Matthew and Uncle Henry are a little comparable. Matthew is very shy and talks only to his closest friends. Uncle Henry keeps to himself at the start of Wonderful Wizard, though he seems to open up more to Dorothy (and even to Oz itself) as the series progressed. Likewise, Matthew opens up to Anne, and lets her talk his ear off in chapter 2 of Anne of Green Gables. Also, both are prone to bad health: Uncle Henry must visit Australia for his health in Ozma, while Matthew's health becomes one of the major factors in the climax of the first Anne book.

I once came up with a possible situation for Uncle Henry that paralleled quite surprisingly with Matthew: I thought that maybe while Henry and Dorothy were traveling to get to their ship in Ozma, Uncle Henry indulges Dorothy in a haircut, where she gets the stylish bob that John R. Neill drew her with.
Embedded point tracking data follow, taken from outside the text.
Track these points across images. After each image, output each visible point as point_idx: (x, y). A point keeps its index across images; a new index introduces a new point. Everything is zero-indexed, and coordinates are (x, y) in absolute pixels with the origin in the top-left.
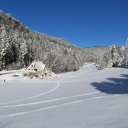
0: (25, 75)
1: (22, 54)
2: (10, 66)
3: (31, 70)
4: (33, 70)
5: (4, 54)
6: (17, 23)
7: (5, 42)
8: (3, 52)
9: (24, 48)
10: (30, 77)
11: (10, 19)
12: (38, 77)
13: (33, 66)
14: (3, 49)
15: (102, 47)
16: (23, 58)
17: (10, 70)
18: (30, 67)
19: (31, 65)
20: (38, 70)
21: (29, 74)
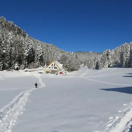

Similarly, in Anne of Green Gables, Matthew indulges Anne in many of the simple pleasures other girls enjoy, the most memorable being when he secretly provides a dress for Anne with "puffed sleeves," although Marilla disapproves of using so much material.
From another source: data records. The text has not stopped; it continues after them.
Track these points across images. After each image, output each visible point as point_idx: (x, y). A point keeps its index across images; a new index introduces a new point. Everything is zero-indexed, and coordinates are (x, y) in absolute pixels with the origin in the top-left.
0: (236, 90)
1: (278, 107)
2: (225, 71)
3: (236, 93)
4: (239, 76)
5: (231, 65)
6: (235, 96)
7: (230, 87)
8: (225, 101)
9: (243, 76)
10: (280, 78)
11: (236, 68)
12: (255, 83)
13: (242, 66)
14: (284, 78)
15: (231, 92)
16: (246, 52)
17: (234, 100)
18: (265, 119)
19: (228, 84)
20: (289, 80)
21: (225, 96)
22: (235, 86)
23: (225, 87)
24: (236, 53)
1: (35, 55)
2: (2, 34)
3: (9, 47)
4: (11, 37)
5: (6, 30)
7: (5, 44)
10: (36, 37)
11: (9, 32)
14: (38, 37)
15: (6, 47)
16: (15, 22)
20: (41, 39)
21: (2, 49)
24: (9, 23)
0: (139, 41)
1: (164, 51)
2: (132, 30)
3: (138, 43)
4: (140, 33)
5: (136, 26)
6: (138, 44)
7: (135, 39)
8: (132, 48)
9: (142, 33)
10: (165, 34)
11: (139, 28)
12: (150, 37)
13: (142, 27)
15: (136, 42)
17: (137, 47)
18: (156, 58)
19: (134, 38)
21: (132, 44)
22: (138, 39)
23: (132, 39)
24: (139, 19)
Aunt Em and Marilla are also comparable, in that they are matter-of-fact but loving older women. Aunt Em takes Dorothy's stories of Oz with a large grain of salt, while Marilla finds tactful ways to reprove Anne's wistful and whimsical dreams and actions.

Both Dorothy and Anne are kind girls, imaginative, and friendly. The big difference is their tempers: Dorothy is calmer, while Anne is more prone to lose it, though she gets over it as her story progresses.

Another big, and obvious, difference is that Dorothy really does go to fantasy worlds and meet fantastical characters. Anne, on the other hand, just imagines hers.

Yeah, you see, this comparison isn't as obvious as the one I did with Alice in Wonderland not too long ago: Dorothy's adventures are fantasy, Anne's are based in reality. Dorothy faces Wicked Witches, Nome Kings, Phanfasms, all sorts of fantastic enemies. Anne faces real-life hardships, irate neighbors, gossips, later on in the series, suitors, and the foibles of her own children.

So, really, if Anne of Green Gables had turned into a fantasy story mid-way, I guess there'd be some real parlells between Anne and Dorothy, but, such as it went, Lucy Montgomery did not go in that direction and created a successful series.

(Just in case you're wondering, no, I won't be comparing to Dorothy to Laura Ingalls, Pippi Longstocking, or every other young fictional heroine. I'd thought of doing the Anne/Dorothy comparision almost two years ago, and decided to do it now.)